Voilà des hommes de bonne volonté, pourrait-on dire, qui voudrait finalement mettre fin à la crise. D’autant plus qu’ils sont au courant que le président Aristide avait déjà accepté la proposition de la Conférence épiscopale. Mais ils savent aussi tout aussi bien que «l`opposition», y compris ladite «Société civile» n’en veulent point et exigent purement et simplement le départ du pouvoir des autorités constitutionnnelles. L’ambassadeur des Etats-Unis en Haïti, James Foley n’avait-il pas déjà exprimé le même point de vue que Powell et Wilzer quand il déclarait: «Nous appuyons une solution politique à cette crise et nous espérons que le processus enclenché par la Conférence épiscopale, éventuellement élargi à d’autres autorités religieuses et adaptés aux circonstances actuelles, conduira à une résolution démocratique de la crise.»
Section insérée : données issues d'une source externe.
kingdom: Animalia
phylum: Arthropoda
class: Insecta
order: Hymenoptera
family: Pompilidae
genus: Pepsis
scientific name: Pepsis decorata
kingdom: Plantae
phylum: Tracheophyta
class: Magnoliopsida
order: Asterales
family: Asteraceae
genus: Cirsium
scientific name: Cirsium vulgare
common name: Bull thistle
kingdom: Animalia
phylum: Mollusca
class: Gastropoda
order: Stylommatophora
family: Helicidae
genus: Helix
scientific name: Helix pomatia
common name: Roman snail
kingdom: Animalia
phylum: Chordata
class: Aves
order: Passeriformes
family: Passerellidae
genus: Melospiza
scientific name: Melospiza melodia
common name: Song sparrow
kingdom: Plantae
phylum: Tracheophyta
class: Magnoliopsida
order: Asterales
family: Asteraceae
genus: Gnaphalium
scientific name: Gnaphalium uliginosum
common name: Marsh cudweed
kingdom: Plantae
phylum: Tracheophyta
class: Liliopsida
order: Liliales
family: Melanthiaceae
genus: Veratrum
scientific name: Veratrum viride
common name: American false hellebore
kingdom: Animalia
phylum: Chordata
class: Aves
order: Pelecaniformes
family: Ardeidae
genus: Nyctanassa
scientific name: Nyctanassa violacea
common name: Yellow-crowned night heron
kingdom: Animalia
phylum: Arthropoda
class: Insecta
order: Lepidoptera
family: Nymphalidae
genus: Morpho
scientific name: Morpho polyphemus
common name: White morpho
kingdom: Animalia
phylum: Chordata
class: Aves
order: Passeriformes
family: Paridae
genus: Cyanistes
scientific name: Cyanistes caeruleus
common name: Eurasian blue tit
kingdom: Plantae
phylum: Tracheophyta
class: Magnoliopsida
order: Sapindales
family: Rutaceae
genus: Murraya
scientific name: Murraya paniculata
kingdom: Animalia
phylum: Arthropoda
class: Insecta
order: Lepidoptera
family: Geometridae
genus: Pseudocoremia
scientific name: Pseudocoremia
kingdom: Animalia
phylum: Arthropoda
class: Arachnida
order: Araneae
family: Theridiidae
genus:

Justement, l’un des responsables de la Plate-forme de «l`opp-osition» Charles Henry Baker a fustigé la position du gouvernement français, prétextant que: «C’est bien dommage que la France fasse de telles déclarations à un moment pareil. Les secteurs de la communauté internationale ont donné à Aristide le monopole de la violence, par le fait que ce sont eux qui ont rétabli l’ordre constitutionnel…» et ce putschiste indécrottable a aussitôt réitéré son appel à la mobilisation générale jusqu’au départ du président Aristide.

Mais le plus curieux dans toute cette affaire, c’est qu’alors que la «communauté internationale» aura choisi de faire sienne la proposition de la Conférence épiscopale, Mgr Guire Poulard, vice-président de cette instance, choisit ce moment pour la déclarer caduque, à cause du «pourrissement» de la situation.

Il en ressort que de même que ses complices de «l’opposition», Poulard n’entendait pas ni n’entend chercher un quelconque compromis avec les autorités gouvernementales. Powell et le ministre français seraient donc en décalage par rapport à leurs protégés. C’est douteux, car s’ils voulaient vraiment qu’il y ait dialogue, ils n’auraient qu’à l’exiger de ces derniers, puisque de son côté le président Aristide avait déjà accepté.